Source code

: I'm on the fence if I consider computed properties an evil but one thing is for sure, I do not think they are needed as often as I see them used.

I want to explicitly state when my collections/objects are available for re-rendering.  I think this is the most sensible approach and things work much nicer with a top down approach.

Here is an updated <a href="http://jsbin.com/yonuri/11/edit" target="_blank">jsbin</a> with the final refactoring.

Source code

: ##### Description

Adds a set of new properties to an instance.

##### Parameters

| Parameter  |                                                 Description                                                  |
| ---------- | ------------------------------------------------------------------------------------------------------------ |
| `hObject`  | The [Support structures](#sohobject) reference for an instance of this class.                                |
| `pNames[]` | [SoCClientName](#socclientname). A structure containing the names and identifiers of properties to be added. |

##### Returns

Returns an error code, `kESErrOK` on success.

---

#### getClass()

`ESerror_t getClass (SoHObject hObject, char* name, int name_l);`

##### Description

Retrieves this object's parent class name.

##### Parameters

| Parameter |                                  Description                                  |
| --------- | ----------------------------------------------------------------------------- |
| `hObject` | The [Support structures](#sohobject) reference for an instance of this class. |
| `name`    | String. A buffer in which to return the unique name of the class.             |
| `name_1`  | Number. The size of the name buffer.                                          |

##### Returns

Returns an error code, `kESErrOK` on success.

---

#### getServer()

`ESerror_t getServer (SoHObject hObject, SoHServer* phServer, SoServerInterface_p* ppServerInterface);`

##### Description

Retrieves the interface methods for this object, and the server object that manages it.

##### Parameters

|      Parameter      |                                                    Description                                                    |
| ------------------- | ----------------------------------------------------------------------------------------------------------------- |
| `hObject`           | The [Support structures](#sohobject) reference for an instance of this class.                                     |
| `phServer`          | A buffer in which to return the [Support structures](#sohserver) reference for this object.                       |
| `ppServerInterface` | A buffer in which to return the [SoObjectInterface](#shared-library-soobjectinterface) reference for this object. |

* * *

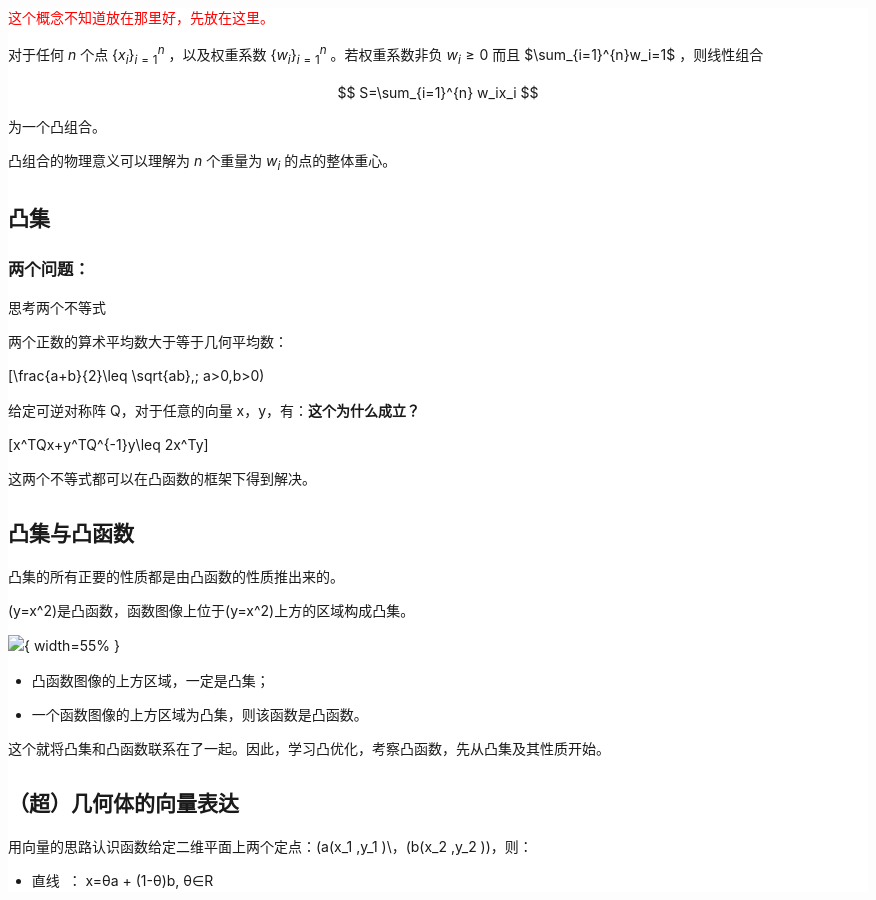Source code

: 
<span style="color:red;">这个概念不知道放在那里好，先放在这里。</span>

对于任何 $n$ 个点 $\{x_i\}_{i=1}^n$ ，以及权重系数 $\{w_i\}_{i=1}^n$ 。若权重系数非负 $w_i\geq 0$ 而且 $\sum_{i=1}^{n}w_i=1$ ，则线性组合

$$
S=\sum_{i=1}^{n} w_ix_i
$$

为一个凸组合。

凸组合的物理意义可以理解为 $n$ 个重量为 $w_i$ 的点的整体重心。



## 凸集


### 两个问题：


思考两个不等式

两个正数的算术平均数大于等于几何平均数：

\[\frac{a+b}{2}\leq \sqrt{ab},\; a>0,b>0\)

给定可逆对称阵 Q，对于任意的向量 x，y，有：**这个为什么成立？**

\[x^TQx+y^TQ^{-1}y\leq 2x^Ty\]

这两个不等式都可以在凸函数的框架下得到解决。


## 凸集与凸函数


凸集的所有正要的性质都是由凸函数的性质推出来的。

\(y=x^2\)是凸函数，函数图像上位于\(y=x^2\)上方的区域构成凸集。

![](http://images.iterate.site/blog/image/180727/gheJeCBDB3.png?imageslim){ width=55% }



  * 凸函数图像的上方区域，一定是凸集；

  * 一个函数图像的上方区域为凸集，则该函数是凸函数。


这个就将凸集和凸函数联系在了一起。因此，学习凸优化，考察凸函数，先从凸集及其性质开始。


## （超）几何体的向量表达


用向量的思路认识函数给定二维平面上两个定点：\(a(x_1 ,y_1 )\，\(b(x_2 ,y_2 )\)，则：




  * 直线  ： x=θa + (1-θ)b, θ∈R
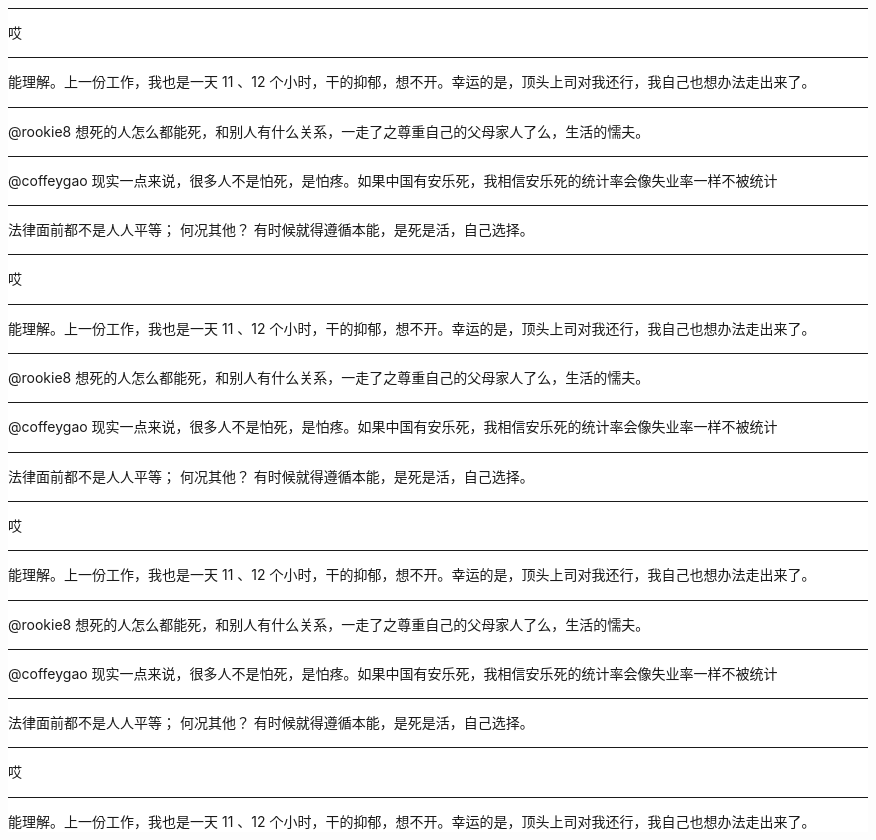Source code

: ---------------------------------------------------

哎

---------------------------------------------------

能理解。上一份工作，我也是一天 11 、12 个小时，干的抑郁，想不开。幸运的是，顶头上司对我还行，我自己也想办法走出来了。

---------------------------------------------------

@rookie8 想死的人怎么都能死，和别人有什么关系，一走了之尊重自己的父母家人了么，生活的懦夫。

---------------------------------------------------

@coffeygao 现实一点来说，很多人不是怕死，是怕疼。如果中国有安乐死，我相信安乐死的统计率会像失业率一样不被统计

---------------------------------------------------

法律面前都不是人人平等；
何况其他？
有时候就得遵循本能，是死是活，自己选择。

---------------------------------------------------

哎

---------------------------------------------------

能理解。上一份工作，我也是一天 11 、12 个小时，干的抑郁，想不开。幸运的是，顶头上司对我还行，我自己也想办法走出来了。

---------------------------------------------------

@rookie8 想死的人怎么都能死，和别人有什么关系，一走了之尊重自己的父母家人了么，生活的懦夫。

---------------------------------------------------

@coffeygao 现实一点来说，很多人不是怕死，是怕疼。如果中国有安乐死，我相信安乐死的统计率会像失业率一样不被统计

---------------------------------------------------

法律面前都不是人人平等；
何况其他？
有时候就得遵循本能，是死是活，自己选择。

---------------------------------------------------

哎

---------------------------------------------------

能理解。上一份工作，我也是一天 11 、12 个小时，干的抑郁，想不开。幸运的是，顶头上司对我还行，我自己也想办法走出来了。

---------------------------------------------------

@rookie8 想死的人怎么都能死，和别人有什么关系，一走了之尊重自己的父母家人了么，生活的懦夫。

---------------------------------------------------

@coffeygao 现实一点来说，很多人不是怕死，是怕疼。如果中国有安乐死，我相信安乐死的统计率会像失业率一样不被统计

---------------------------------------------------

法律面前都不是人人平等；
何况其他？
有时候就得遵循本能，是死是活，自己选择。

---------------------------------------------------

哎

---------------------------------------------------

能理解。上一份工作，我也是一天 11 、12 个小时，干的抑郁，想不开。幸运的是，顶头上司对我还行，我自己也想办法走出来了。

* * *

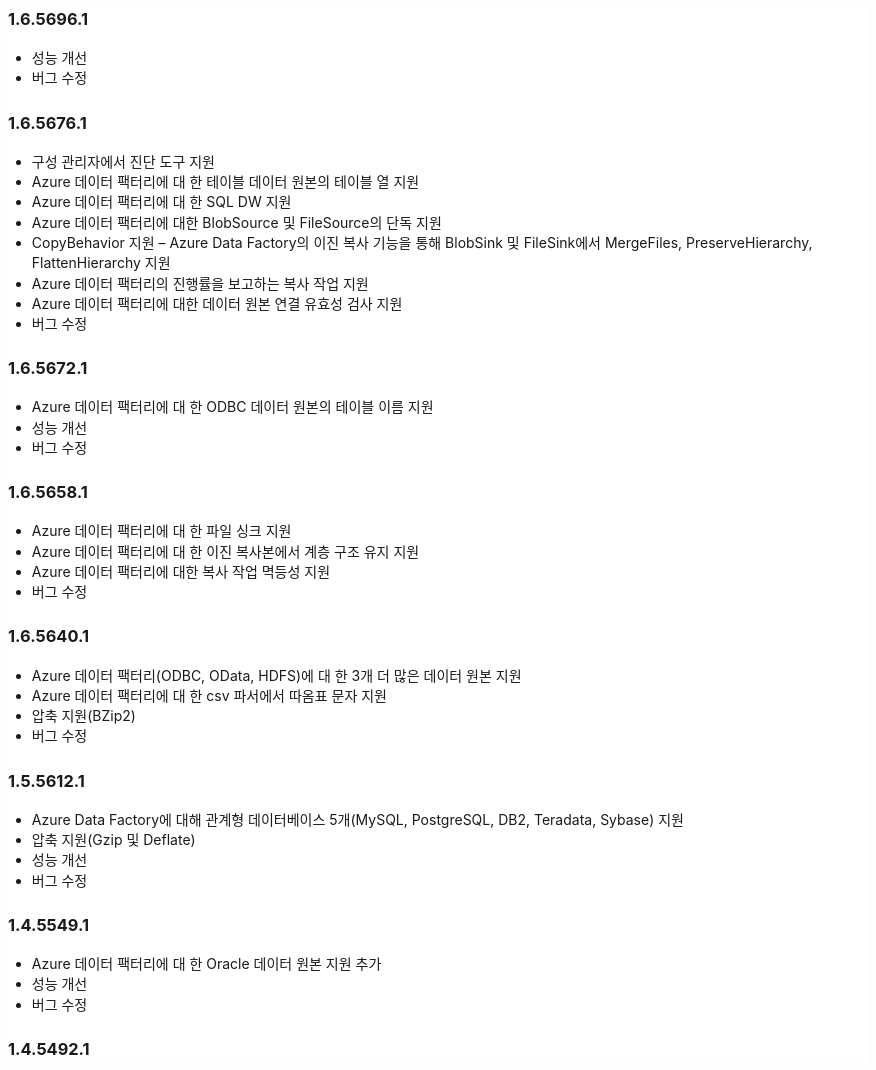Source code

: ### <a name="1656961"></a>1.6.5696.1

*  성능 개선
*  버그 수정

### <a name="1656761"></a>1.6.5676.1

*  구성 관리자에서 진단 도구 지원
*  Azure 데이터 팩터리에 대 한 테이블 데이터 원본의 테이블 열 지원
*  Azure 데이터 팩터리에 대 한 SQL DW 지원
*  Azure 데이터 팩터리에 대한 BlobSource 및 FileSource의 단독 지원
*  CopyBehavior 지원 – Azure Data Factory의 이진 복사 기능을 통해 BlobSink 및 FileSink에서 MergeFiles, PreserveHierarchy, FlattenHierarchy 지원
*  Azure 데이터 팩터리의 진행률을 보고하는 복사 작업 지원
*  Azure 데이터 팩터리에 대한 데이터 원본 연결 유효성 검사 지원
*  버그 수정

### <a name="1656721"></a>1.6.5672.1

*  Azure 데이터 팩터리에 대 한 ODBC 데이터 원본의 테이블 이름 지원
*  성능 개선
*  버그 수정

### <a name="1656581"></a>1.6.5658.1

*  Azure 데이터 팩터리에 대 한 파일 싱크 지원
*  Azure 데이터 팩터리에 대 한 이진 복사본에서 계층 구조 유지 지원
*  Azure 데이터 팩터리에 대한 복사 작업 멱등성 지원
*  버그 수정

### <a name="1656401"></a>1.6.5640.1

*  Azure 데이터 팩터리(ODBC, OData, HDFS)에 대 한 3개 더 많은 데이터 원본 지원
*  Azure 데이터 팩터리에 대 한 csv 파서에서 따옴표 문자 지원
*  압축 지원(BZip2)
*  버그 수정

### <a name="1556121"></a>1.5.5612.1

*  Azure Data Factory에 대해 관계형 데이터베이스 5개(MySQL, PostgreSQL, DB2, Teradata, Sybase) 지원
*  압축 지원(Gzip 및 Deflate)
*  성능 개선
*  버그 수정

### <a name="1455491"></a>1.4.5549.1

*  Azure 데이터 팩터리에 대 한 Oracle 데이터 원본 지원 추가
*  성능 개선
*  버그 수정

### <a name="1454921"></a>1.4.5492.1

(What is being asked) After reading through the material, report every line that holds "this".

(Answer space)
I want to explicitly state when my collections/objects are available for re-rendering.  I think this is the most sensible approach and things work much nicer with a top down approach.
| `hObject`  | The [Support structures](#sohobject) reference for an instance of this class.                                |
Retrieves this object's parent class name.
| `hObject` | The [Support structures](#sohobject) reference for an instance of this class. |
Retrieves the interface methods for this object, and the server object that manages it.
| `hObject`           | The [Support structures](#sohobject) reference for an instance of this class.                                     |
| `phServer`          | A buffer in which to return the [Support structures](#sohserver) reference for this object.                       |
| `ppServerInterface` | A buffer in which to return the [SoObjectInterface](#shared-library-soobjectinterface) reference for this object. |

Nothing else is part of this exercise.